By Bill Berkson
Coffee House Press, 2014
136 Pages, $16.95
Reviewed by Alec Osthoff
While the name Bill Berkson may not be familiar to many readers, the names of his friends and conspirators may be: John Ashberry, Benadette Mayer, Frank O’Hara, and Ted Berrigan, just to name a few. Perhaps Berkson’s comparatively shaky foothold in the poetry canon is due in part to the close association with these names. Berkson’s poems seem quiet and measured when put alongside the works of these other giants. Expect Delays doesn’t carry the same flourish that O’Hara or Berrigan did, but instead wields a watchful aggression of its own. If John Ashberry is the poet laureate of MTV (a fact Berkson humorously mentions), then Expect Delays deserves to be in the National Public Radio Critics Circle. It’s a quieter yawp, but one still worth hearing.
The first book after his 2009 career retrospective Portrait and Dream, Expect Delays is a masterwork created by a poet who has worked his hands writing and teaching poems of all stripes. The book is split into four parts, with the first and last headers (Lady Air and Sister Cadence, respectively) containing the usual fare of diverse and thought provoking poems any reader would expect from an aged and accomplished poet, spattered with a few new translations of Dante, Pasternak, and Pushkin. The poems are all written with an obvious love for the sound and taste of language, and are fully conscious of their bodily effects. They are packed with criticisms and twisting images and that essential poetic effect Keats first called Negative Capability. In one particularly artful poem, “Costanza,” Berkson describes Bernini’s busts in great detail while casually mentioning that the exhibit was closed because a woman collapsed. The poem crescendos with Bernini ordering his servant to visit Costanza “under the pretext of bringing two flasks of wine as gifts to go with a razor/ And slash Costanza’s face”. But it is all very matter of fact and in such intense dissonance with the descriptions of the busts. It’s academic and it’s clean, but it’s also real, filled with bared teeth and fever.
The third segment, “Songs for Bands,” is the most interesting and most discussed portion of the manuscript. Ostensibly consisting of three sprawling frankenpoems, the apparent structure is more tenuous. The entire segment is composed of a curated collection of notes Berkson kept on his computer—“occasional lines, poem fragments, prose musings, scraps taken from reading, dream records, memory shots; stray, uncategorized notations, quiddities, and so on”. With this in mind, the poems are both unfinished and whole in this collection. “Songs for Bands” is a collection of non-poems or small poems that together leave a resounding effect.
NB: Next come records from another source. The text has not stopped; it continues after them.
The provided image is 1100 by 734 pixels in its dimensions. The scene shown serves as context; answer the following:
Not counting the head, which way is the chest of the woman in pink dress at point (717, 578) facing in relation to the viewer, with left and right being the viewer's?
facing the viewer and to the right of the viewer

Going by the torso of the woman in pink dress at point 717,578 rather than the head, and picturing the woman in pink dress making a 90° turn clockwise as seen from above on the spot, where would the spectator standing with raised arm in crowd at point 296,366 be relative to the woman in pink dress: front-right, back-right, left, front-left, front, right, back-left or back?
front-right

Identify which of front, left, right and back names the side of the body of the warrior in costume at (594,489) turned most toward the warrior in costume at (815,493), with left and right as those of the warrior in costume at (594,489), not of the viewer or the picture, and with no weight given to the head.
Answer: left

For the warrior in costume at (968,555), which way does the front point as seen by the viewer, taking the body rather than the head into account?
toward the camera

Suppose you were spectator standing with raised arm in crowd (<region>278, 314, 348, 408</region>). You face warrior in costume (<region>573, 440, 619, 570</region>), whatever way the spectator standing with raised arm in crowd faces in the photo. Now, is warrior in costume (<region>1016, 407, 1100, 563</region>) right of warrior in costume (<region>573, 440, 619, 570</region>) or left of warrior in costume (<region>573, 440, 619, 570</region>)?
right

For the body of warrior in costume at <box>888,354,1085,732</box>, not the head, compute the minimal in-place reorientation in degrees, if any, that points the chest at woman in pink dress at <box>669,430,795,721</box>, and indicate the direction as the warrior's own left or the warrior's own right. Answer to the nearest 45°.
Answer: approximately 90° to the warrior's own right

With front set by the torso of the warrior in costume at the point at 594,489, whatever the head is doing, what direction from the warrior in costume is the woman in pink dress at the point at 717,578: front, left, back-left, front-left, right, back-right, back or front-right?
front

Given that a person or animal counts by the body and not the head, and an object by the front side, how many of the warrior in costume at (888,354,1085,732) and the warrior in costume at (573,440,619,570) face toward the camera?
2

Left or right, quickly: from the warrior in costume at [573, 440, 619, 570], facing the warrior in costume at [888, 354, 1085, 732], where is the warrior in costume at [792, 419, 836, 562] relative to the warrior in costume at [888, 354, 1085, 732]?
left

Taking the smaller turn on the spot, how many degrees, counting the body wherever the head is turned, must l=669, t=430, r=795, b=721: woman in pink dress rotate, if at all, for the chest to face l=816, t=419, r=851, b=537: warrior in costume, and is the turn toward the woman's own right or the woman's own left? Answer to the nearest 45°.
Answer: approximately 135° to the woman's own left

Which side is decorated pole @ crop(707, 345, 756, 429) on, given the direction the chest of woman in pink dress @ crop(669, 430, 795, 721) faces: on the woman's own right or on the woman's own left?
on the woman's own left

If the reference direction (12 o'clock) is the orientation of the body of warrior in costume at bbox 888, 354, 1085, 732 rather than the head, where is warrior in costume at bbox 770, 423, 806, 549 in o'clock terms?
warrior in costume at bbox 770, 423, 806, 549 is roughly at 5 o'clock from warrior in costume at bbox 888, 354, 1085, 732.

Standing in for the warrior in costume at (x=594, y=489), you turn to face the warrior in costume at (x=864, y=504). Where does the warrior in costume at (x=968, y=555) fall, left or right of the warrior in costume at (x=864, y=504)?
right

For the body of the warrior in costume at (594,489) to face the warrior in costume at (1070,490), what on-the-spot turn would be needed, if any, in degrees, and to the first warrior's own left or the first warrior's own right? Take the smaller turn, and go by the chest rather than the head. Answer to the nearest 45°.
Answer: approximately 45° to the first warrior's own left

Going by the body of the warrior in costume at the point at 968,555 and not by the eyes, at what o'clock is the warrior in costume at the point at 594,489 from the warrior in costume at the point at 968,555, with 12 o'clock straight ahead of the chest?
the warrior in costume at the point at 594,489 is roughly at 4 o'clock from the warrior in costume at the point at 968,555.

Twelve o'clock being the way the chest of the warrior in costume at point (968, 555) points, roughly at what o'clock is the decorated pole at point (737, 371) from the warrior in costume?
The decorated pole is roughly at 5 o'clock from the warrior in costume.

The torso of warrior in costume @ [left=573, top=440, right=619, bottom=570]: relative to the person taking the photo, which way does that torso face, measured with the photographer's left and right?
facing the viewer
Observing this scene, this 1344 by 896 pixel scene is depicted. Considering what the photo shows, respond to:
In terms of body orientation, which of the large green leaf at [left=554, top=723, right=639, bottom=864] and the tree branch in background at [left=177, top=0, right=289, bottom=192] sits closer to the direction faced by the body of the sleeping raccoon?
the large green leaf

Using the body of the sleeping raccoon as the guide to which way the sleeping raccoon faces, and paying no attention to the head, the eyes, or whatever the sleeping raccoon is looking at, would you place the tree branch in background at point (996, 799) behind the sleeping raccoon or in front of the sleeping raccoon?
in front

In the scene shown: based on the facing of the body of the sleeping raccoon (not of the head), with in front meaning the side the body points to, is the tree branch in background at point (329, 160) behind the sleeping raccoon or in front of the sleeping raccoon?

The poems take you from the trenches to the Pennsylvania countryside and then to Thoreau at Walgreens. It is haunting and comical, and breathing in the way that a well curated contemporary art gallery can be, though with a spattering of text saying “all words are prophetic” and “ALL SYSTEMS/ SUCK,” the individual lines often bear more resemblance to graffiti than high art. With vital and aggressive poetry like this, it is no surprise that Berkson was included in the Occupy Wall Street Poetry Anthology. This masterful blending of high and low, poem and scrap, keeps the reader from getting too comfortable. The ground is uneven, and fertile with potential meaning.
The second segment, which carries the least weight, is composed of sixteen acrostics for Berkson’s loved ones. These poems are intensely intimate to the point where I had difficulty letting myself be touched by them. These poems also lack the surprising turns and masked potential for exploration so rampant in “Songs for Bands”. On the other hand, the reader is privileged with a glimpse into these highly personal relationships to a level that surpasses many of even the most revealing poets. There is also something envious about being able to publish a niche form like acrostics, and that alone makes the section interesting.
This book is worth reading for anyone who writes poetry, and these days that’s most people who read it. Expect Delays is peppered with little linguistic ticks that reveal the reader’s own stuck poems, and pull them into the light of day. “Songs for Bands” is particularly useful in its lyricism. But these moments and this language that ticks is delightful in addition to being valuable, and the poems stand on their own as springs of precocious lyricism and a lifetime of poetics. The physical book is beautiful, both inside and out, as is expected of any book released by Coffee House Press. It makes a worthy addition to any shelf, or nightstand, or classroom, or repertoire. It channels a quiet, deadly rumbling with all the language that made us fall in love with the New York School of poets to begin with.